🤖 AI Summary
This work addresses the limitation of existing clinical reasoning methods, which rely solely on static knowledge and struggle to dynamically internalize the fine-grained semantic and structural characteristics of individual cases. To overcome this, we propose a Dual-Stream Calibration (DSC) framework that introduces test-time training into clinical reasoning for the first time. DSC jointly optimizes the model’s internal representations through a semantic calibration stream—minimizing entropy to stabilize generation trajectories—and a structural calibration stream—modeling reasoning dependencies via meta-learning. Leveraging a test-time-specific support set, DSC enables deep contextual internalization, shifting the paradigm from passive matching to active refinement of the reasoning space. Extensive experiments across 13 clinical datasets and three task paradigms demonstrate that DSC significantly outperforms state-of-the-art training-dependent models and existing test-time learning approaches.
📝 Abstract
Contextual clinical reasoning demands robust inference grounded in complex, heterogeneous clinical records. While state-of-the-art fine-tuning, in-context learning (ICL), and retrieval-augmented generation (RAG) enable knowledge exposure, they often fall short of genuine contextual internalization: dynamically adjusting a model's internal representations to the subtle nuances of individual cases at inference time. To address this, we propose Dual-Stream Calibration (DSC), a test-time training framework that transcends superficial knowledge exposure to achieve deep internalization during inference. DSC facilitates input internalization by synergistically aligning two calibration streams. Unlike passive context exposure, the Semantic Calibration Stream enforces a deliberative reflection on core evidence, internalizing semantic anchors by minimizing entropy to stabilize generative trajectories. Simultaneously, the Structural Calibration Stream assimilates latent inferential dependencies through an iterative meta-learning objective.

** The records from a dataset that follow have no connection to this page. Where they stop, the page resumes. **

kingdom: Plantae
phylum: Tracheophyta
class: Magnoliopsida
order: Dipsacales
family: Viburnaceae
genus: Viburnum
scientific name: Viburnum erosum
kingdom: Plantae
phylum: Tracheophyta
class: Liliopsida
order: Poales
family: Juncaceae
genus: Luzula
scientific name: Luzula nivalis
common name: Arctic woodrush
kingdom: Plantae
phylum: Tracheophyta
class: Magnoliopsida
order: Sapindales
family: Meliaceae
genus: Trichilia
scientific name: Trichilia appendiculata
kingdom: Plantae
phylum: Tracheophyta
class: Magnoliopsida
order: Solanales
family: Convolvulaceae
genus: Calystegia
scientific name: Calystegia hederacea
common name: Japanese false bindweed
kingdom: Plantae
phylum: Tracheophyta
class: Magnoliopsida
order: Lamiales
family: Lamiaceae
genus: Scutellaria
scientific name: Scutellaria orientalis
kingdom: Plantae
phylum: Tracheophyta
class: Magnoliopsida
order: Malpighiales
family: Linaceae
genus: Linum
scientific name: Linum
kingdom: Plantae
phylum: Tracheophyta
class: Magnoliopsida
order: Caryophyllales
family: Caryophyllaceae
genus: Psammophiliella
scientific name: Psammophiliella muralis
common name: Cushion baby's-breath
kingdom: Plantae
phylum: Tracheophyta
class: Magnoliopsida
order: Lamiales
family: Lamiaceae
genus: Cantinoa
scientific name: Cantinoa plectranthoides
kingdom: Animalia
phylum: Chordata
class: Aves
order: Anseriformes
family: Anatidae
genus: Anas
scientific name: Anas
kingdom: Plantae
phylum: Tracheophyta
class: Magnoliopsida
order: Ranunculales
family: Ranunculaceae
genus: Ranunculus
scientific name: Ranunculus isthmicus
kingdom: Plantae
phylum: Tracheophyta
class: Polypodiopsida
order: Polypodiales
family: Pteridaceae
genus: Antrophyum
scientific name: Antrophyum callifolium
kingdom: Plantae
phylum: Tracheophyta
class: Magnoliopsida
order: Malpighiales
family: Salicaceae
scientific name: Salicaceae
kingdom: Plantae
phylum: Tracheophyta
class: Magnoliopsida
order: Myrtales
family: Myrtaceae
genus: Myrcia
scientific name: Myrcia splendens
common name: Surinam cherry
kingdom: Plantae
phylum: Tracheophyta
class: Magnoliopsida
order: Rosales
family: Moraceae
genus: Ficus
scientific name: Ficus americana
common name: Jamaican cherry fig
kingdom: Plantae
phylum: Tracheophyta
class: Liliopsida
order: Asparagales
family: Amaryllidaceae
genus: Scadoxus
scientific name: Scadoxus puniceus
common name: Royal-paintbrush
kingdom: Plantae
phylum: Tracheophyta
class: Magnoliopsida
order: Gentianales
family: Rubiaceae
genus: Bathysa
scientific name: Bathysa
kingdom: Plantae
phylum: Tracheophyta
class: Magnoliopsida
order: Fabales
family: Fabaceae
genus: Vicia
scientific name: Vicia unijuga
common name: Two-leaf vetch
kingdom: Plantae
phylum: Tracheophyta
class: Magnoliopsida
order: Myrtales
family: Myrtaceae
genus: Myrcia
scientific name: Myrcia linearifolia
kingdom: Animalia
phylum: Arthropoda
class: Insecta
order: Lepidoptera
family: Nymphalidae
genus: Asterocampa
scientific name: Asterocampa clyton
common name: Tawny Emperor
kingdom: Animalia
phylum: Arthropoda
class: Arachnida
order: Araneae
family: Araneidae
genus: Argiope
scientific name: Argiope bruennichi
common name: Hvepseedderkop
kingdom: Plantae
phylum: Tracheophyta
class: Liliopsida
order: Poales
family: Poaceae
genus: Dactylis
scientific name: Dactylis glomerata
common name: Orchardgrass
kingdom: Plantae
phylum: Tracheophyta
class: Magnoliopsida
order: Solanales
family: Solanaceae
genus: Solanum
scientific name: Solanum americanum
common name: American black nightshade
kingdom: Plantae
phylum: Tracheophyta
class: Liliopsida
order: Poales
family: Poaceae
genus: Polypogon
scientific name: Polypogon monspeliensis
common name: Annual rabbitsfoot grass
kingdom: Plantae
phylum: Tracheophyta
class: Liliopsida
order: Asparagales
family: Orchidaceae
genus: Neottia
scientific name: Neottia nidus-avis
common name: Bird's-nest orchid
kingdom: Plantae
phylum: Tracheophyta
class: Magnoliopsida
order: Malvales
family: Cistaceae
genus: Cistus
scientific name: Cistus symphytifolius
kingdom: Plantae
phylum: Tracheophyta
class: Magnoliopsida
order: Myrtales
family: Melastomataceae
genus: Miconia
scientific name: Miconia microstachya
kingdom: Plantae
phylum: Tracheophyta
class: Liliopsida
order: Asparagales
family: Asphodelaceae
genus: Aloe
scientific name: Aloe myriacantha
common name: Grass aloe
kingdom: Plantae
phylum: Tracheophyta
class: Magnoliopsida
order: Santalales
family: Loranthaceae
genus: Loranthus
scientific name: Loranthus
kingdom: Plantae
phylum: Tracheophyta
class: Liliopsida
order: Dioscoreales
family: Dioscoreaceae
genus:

By training on specialized support sets at test-time, this stream enables the model to bridge the gap between external evidence and internal logic, synthesizing fragmented data into a coherent response. Our approach shifts the reasoning paradigm from passive attention-based matching to an active refinement of the latent inferential space. Validated against thirteen clinical datasets, DSC demonstrates superiority across three distinct task paradigms, consistently outstripping state-of-the-art baselines ranging from training-dependent models to test-time learning frameworks.